[Collected data]
━━━━━━
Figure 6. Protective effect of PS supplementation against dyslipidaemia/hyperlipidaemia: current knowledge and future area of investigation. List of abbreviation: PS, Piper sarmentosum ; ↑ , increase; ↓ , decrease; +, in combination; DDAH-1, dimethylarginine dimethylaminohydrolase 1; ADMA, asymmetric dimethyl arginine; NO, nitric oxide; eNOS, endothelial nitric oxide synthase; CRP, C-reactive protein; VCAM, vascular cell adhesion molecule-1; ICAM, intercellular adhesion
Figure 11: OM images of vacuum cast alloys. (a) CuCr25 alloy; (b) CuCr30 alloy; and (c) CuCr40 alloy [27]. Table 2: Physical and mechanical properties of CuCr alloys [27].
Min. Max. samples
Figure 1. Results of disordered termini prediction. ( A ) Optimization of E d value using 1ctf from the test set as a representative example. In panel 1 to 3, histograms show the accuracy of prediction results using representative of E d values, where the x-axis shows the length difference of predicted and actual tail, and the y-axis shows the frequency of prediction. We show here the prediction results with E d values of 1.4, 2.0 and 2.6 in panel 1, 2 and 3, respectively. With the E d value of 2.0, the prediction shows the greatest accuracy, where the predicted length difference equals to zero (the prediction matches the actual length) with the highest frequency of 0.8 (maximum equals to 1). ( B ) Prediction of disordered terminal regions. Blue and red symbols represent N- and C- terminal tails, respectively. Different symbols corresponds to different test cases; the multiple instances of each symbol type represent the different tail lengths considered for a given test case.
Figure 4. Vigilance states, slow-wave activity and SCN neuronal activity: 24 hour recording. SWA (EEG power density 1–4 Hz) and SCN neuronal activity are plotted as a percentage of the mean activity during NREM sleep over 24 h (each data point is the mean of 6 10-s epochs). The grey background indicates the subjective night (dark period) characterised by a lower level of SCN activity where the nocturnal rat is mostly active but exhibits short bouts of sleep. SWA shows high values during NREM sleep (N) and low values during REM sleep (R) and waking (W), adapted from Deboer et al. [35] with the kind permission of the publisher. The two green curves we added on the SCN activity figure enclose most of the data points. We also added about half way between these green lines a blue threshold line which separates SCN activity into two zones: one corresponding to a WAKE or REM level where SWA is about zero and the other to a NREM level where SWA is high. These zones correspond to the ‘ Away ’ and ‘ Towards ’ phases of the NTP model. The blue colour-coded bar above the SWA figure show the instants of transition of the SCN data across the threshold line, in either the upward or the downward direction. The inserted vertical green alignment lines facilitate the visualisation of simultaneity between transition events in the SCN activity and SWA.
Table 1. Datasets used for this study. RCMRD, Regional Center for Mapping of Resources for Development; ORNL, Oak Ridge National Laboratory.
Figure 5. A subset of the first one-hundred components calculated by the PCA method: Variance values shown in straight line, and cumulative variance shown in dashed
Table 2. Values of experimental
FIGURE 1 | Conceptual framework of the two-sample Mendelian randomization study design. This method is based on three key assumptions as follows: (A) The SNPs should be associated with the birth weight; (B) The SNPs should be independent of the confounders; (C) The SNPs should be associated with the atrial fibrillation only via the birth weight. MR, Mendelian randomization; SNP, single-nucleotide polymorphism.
━━━━━━
> Activity:
Write out every entry once more, precisely as it stands.

> Task result:
Figure 6. Protective effect of PS supplementation against dyslipidaemia/hyperlipidaemia: current knowledge and future area of investigation. List of abbreviation: PS, Piper sarmentosum ; ↑ , increase; ↓ , decrease; +, in combination; DDAH-1, dimethylarginine dimethylaminohydrolase 1; ADMA, asymmetric dimethyl arginine; NO, nitric oxide; eNOS, endothelial nitric oxide synthase; CRP, C-reactive protein; VCAM, vascular cell adhesion molecule-1; ICAM, intercellular adhesion
Figure 11: OM images of vacuum cast alloys. (a) CuCr25 alloy; (b) CuCr30 alloy; and (c) CuCr40 alloy [27]. Table 2: Physical and mechanical properties of CuCr alloys [27].
Min. Max. samples
Figure 1. Results of disordered termini prediction. ( A ) Optimization of E d value using 1ctf from the test set as a representative example. In panel 1 to 3, histograms show the accuracy of prediction results using representative of E d values, where the x-axis shows the length difference of predicted and actual tail, and the y-axis shows the frequency of prediction. We show here the prediction results with E d values of 1.4, 2.0 and 2.6 in panel 1, 2 and 3, respectively. With the E d value of 2.0, the prediction shows the greatest accuracy, where the predicted length difference equals to zero (the prediction matches the actual length) with the highest frequency of 0.8 (maximum equals to 1). ( B ) Prediction of disordered terminal regions. Blue and red symbols represent N- and C- terminal tails, respectively. Different symbols corresponds to different test cases; the multiple instances of each symbol type represent the different tail lengths considered for a given test case.
Figure 4. Vigilance states, slow-wave activity and SCN neuronal activity: 24 hour recording. SWA (EEG power density 1–4 Hz) and SCN neuronal activity are plotted as a percentage of the mean activity during NREM sleep over 24 h (each data point is the mean of 6 10-s epochs). The grey background indicates the subjective night (dark period) characterised by a lower level of SCN activity where the nocturnal rat is mostly active but exhibits short bouts of sleep. SWA shows high values during NREM sleep (N) and low values during REM sleep (R) and waking (W), adapted from Deboer et al. [35] with the kind permission of the publisher. The two green curves we added on the SCN activity figure enclose most of the data points. We also added about half way between these green lines a blue threshold line which separates SCN activity into two zones: one corresponding to a WAKE or REM level where SWA is about zero and the other to a NREM level where SWA is high. These zones correspond to the ‘ Away ’ and ‘ Towards ’ phases of the NTP model. The blue colour-coded bar above the SWA figure show the instants of transition of the SCN data across the threshold line, in either the upward or the downward direction. The inserted vertical green alignment lines facilitate the visualisation of simultaneity between transition events in the SCN activity and SWA.
Table 1. Datasets used for this study. RCMRD, Regional Center for Mapping of Resources for Development; ORNL, Oak Ridge National Laboratory.
Figure 5. A subset of the first one-hundred components calculated by the PCA method: Variance values shown in straight line, and cumulative variance shown in dashed
Table 2. Values of experimental
FIGURE 1 | Conceptual framework of the two-sample Mendelian randomization study design. This method is based on three key assumptions as follows: (A) The SNPs should be associated with the birth weight; (B) The SNPs should be independent of the confounders; (C) The SNPs should be associated with the atrial fibrillation only via the birth weight. MR, Mendelian randomization; SNP, single-nucleotide polymorphism.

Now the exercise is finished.